Список заданий ->
1) Изложите отрывок о Керчи в двух предложениях.
2) Под каким названием речка Мелек-Чесме зашифрована в рассказах Маковецкого, согласно отрывку о Керчи?
3) Перепечатайте из отрывка о Керчи всё, начиная с «Но я не случайно» и заканчивая «мою память случай.».

Отрывок ->
----------
Протекающая через центр речка Мелек-Чесме, — в переводе с татарского «Ангельский Родник», между прочим, — после депортации крымских татар была переименована в речку Приморскую. Образцовый кретинизм типа «площадь Привокзальная», «улица Межмикрорайонная»… Удачно она зашифрована в рассказах Маковецкого: речка Пантикапейка.
На втором Форуме писатель сделал краеведческий доклад «Митридатские улочки». Один из анекдотов, оставшихся в литературных кругах, таков: к концу доклада, вылившегося в суровую критику предыдущего форума, задремавший было в зале поэт Иван Жданов вдруг в тревоге подпрыгнул: «Стоп! А где же кочки-то?» Сидевший рядом поэт Тимур Кибиров строго его поправил: «Не кочки, Ваня! Не кочки, а улочки!»
Но я не случайно во врезке к очерку назвал Керчь городом необыкновенным и магнетическим. Подразумеваю ту мощную ностальгию, которой заражает этот край, когда хоть немного его узнаешь, а потом покинешь. Человеку, объездившему не мир, но почти полмира, от Сахары до Антарктиды и от Джакарты до Санта-Круса-де-Тенерифе, Керчь подарила мне многие из самых сильных воспоминаний в жизни. Читатель сам может если не вспомнить, то вообразить чувства, возникающие при непроизвольной медитации на объекты причерноморской археологии и геологии. Но опишу один волнующий мою память случай.
----------
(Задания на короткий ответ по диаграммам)
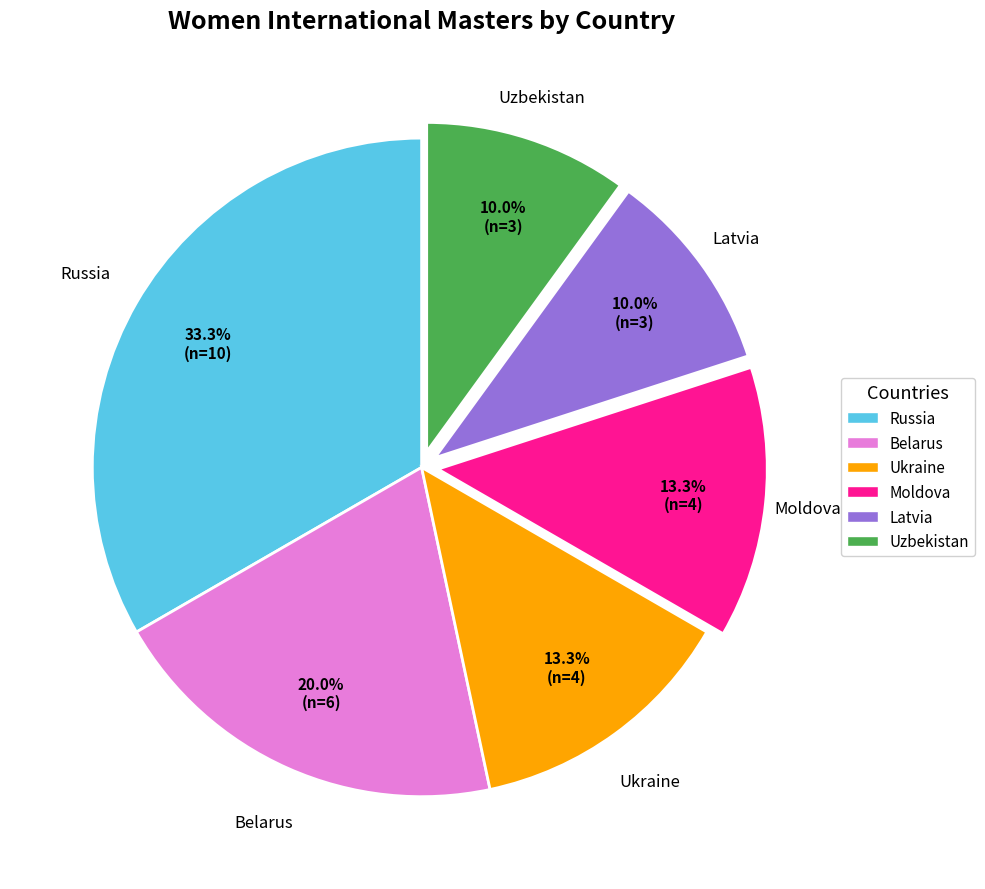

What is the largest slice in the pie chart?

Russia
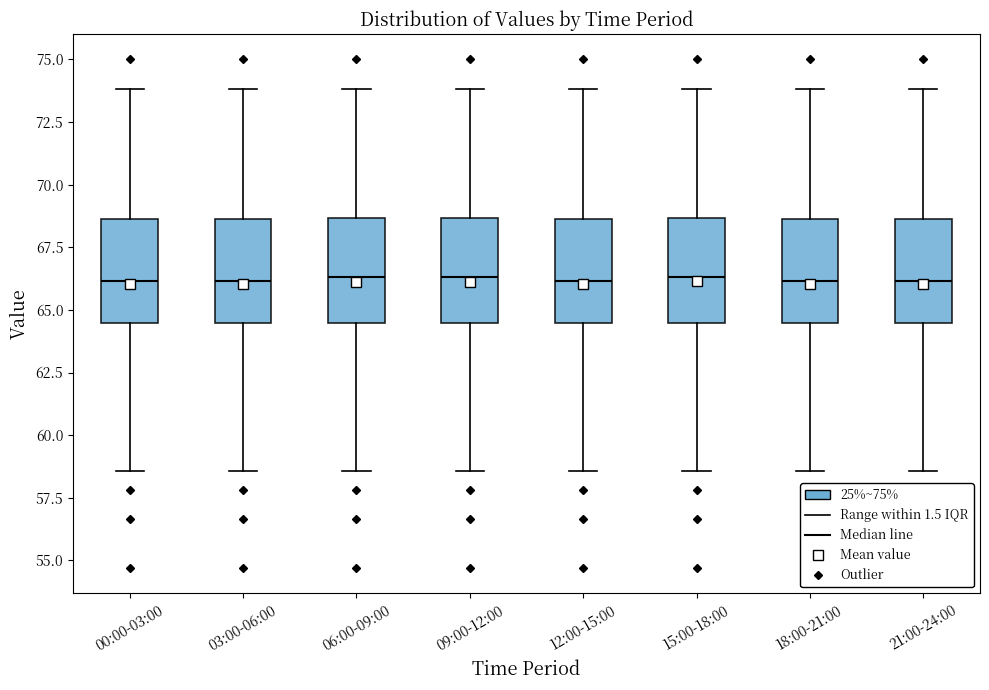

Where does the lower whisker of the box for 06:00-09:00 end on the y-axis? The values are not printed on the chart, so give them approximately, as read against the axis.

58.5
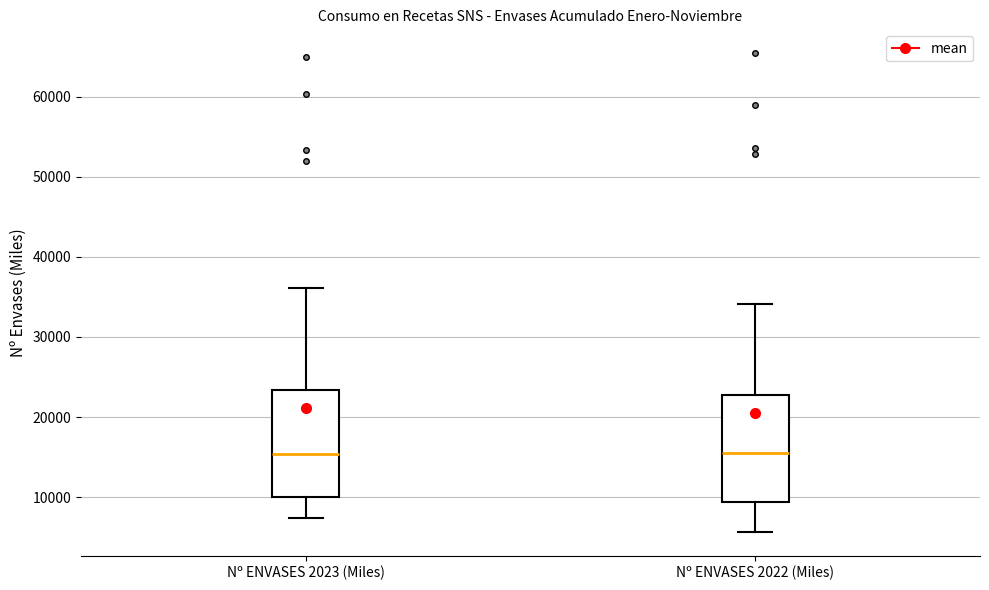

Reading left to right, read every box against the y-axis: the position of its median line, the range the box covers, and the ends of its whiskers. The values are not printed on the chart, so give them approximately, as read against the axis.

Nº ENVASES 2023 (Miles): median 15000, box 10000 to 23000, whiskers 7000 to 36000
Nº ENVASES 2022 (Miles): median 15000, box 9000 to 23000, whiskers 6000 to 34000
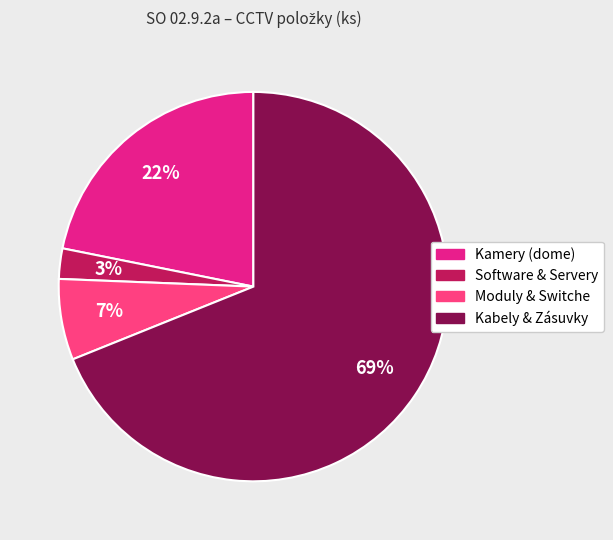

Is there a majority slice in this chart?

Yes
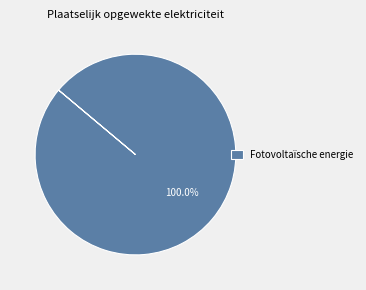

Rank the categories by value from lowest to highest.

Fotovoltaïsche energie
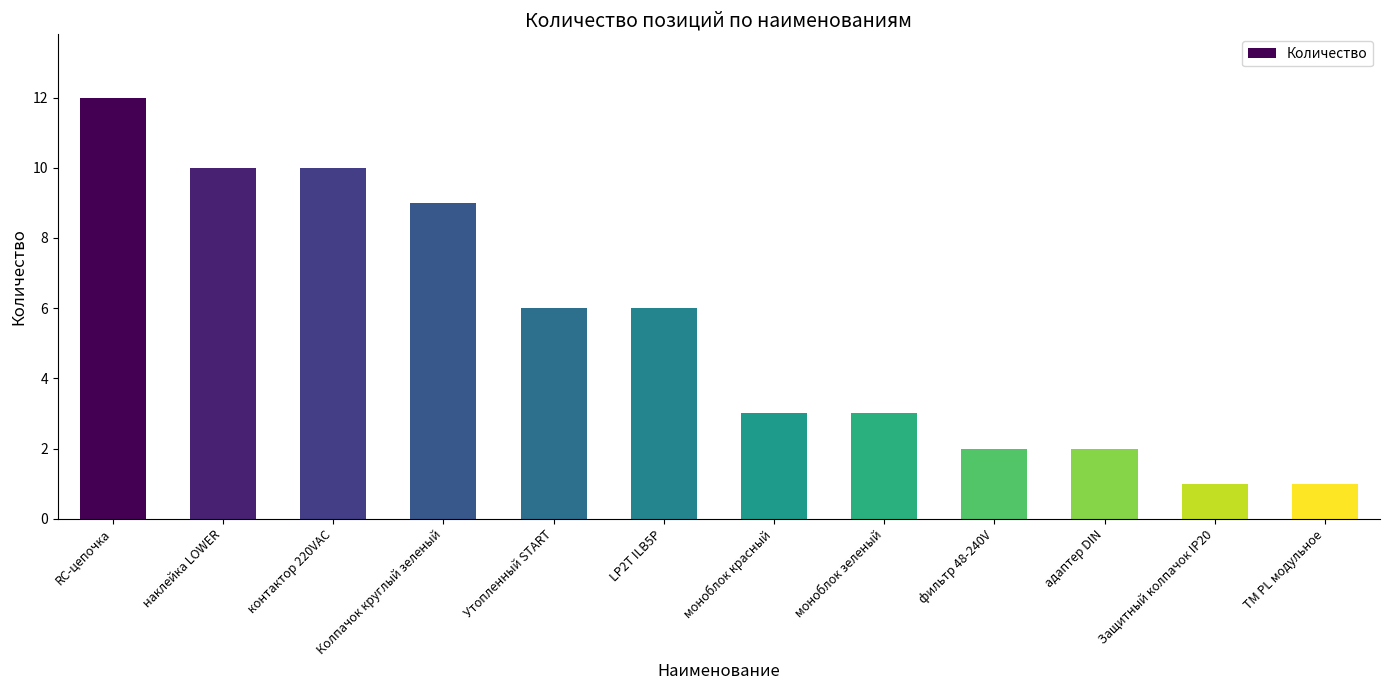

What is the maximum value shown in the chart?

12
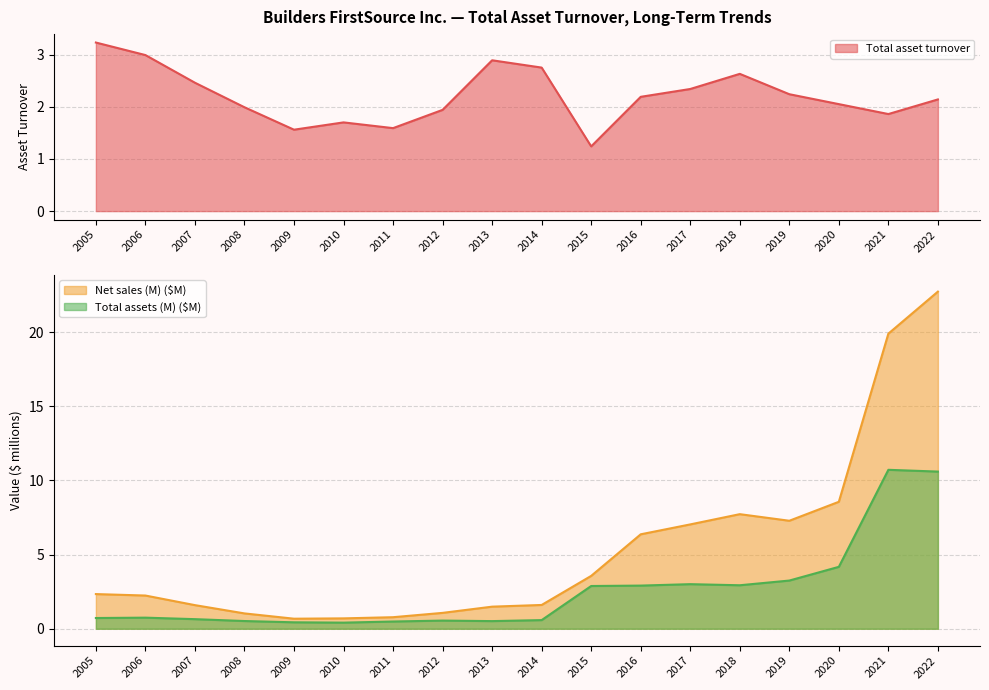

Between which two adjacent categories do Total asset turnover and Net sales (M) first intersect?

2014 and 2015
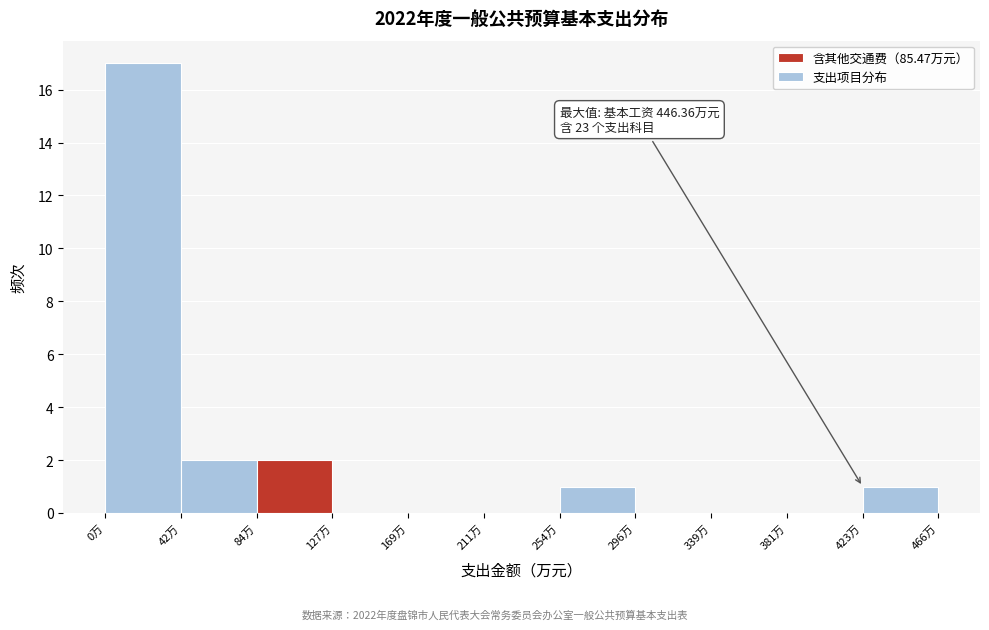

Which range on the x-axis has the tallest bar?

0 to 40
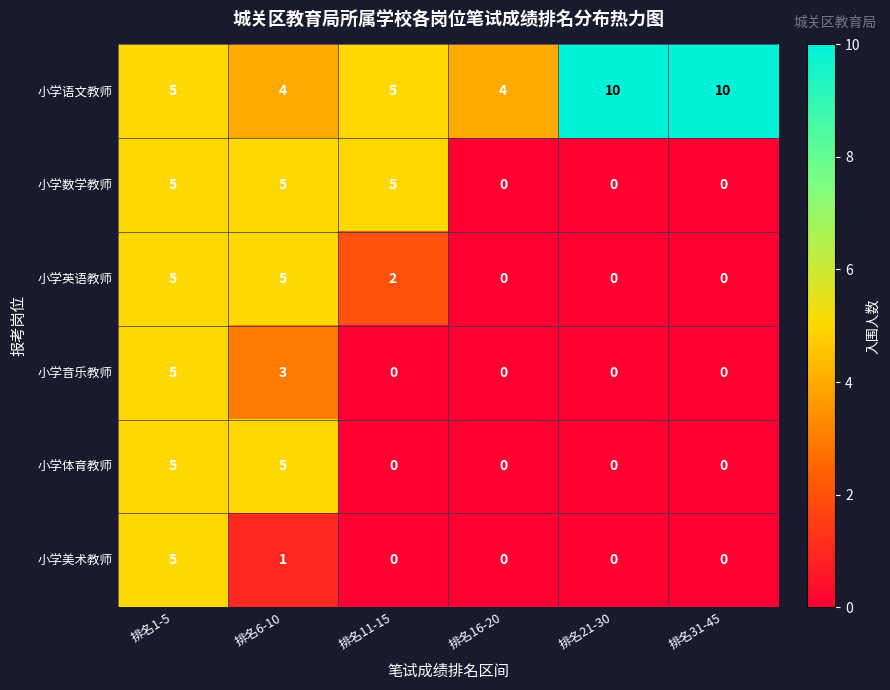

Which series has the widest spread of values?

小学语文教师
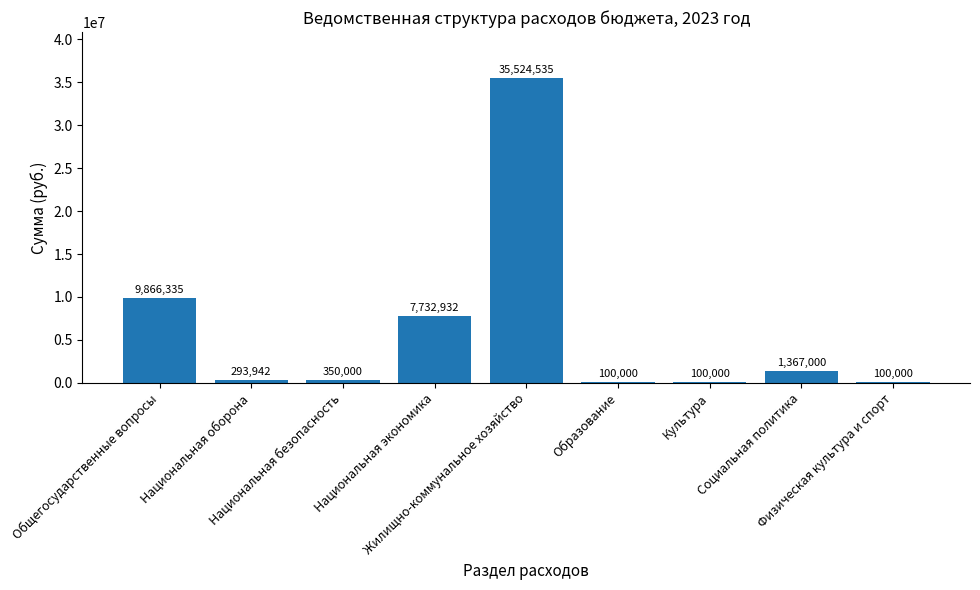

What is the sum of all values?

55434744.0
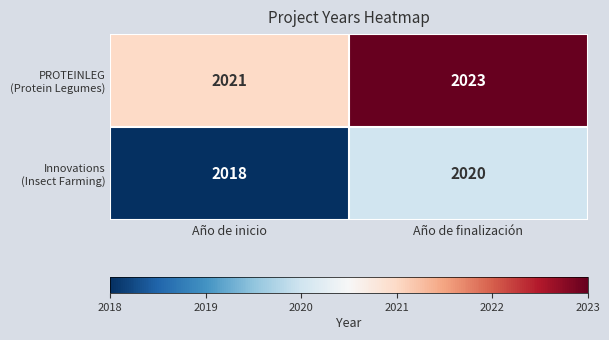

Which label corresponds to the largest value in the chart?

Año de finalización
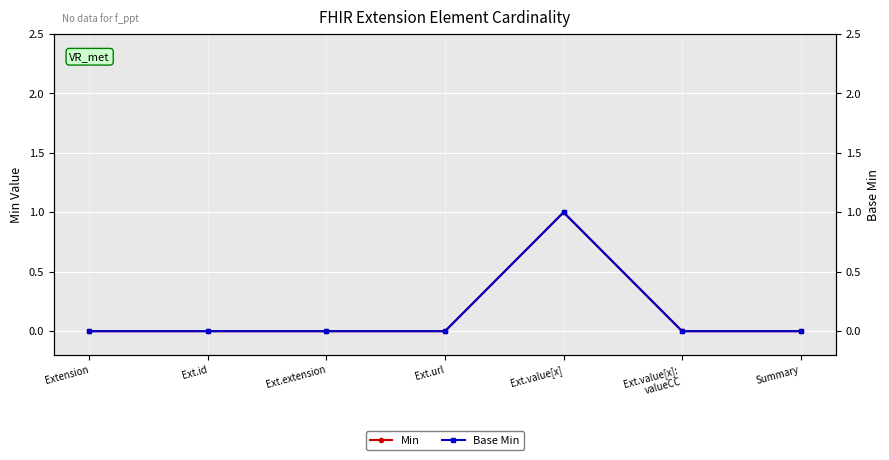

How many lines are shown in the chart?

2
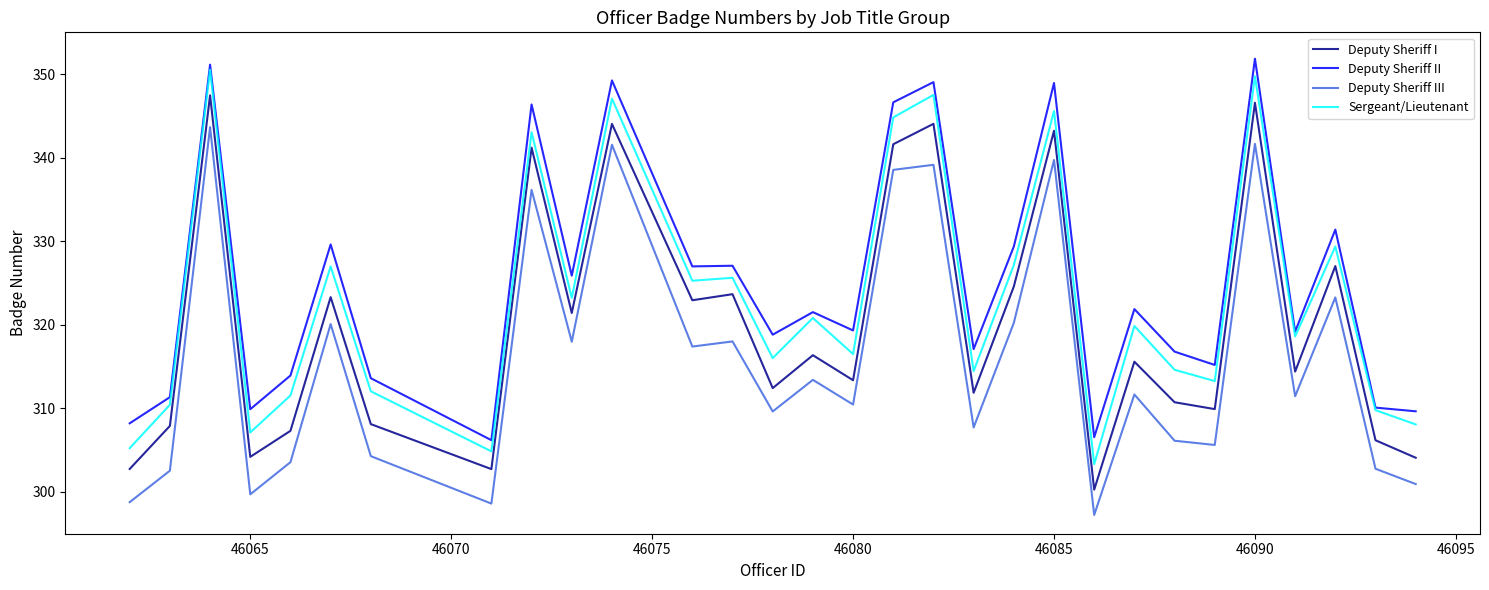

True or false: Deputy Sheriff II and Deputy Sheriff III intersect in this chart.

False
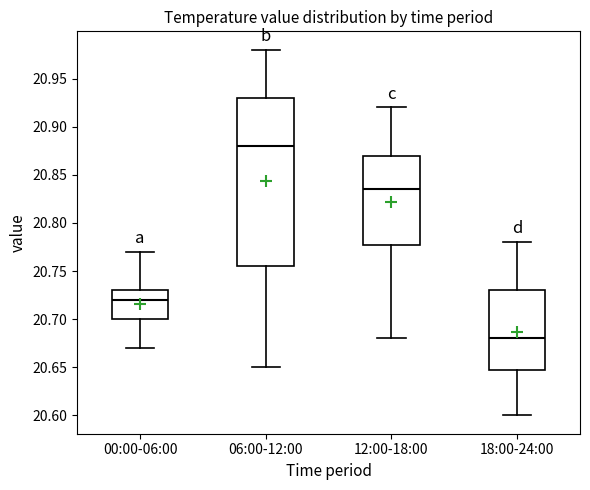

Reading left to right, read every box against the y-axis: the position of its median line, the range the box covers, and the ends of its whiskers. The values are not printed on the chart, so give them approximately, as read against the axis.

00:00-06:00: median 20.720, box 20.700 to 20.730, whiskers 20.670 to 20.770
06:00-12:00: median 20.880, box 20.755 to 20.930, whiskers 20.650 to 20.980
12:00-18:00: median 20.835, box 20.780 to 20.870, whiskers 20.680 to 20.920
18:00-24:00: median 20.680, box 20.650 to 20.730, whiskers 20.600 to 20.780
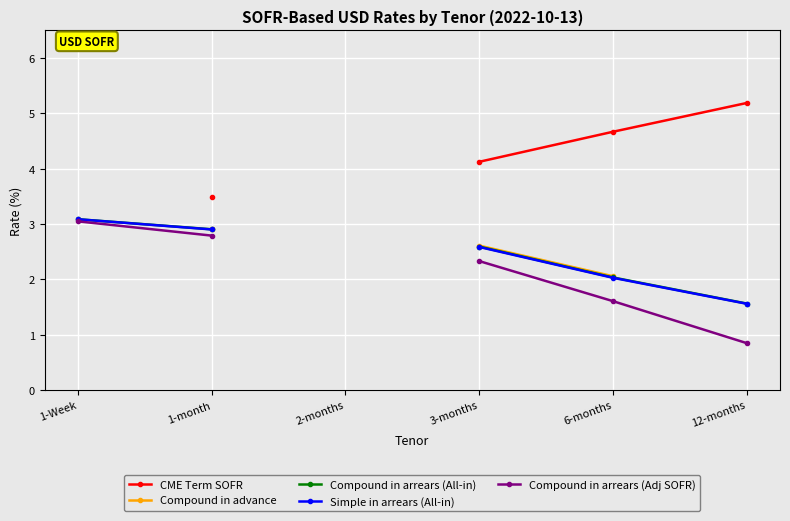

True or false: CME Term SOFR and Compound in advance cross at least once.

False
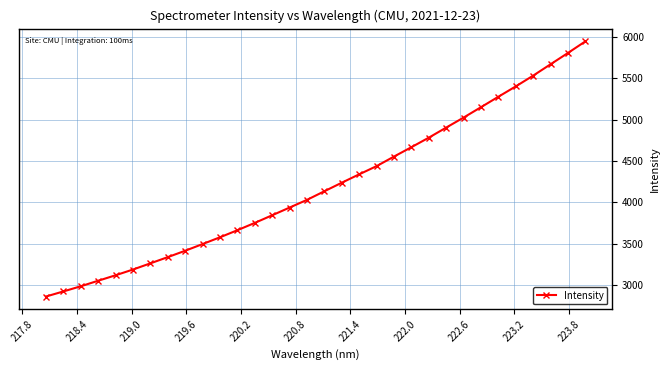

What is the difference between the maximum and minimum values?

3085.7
----------
Ответы ->
1) Речку Мелек-Чесме, чьё название в переводе с татарского означает «Ангельский Родник», после депортации крымских татар переименовали в Приморскую, а на втором Форуме писатель выступил с краеведческим докладом «Митридатские улочки», о котором в литературных кругах остался анекдот. Керчь названа в отрывке необыкновенным и магнетическим городом, заражающим мощной ностальгией и подарившим многие из самых сильных воспоминаний в жизни.

2) Речка Пантикапейка.

3)
Но я не случайно во врезке к очерку назвал Керчь городом необыкновенным и магнетическим. Подразумеваю ту мощную ностальгию, которой заражает этот край, когда хоть немного его узнаешь, а потом покинешь. Человеку, объездившему не мир, но почти полмира, от Сахары до Антарктиды и от Джакарты до Санта-Круса-де-Тенерифе, Керчь подарила мне многие из самых сильных воспоминаний в жизни. Читатель сам может если не вспомнить, то вообразить чувства, возникающие при непроизвольной медитации на объекты причерноморской археологии и геологии. Но опишу один волнующий мою память случай.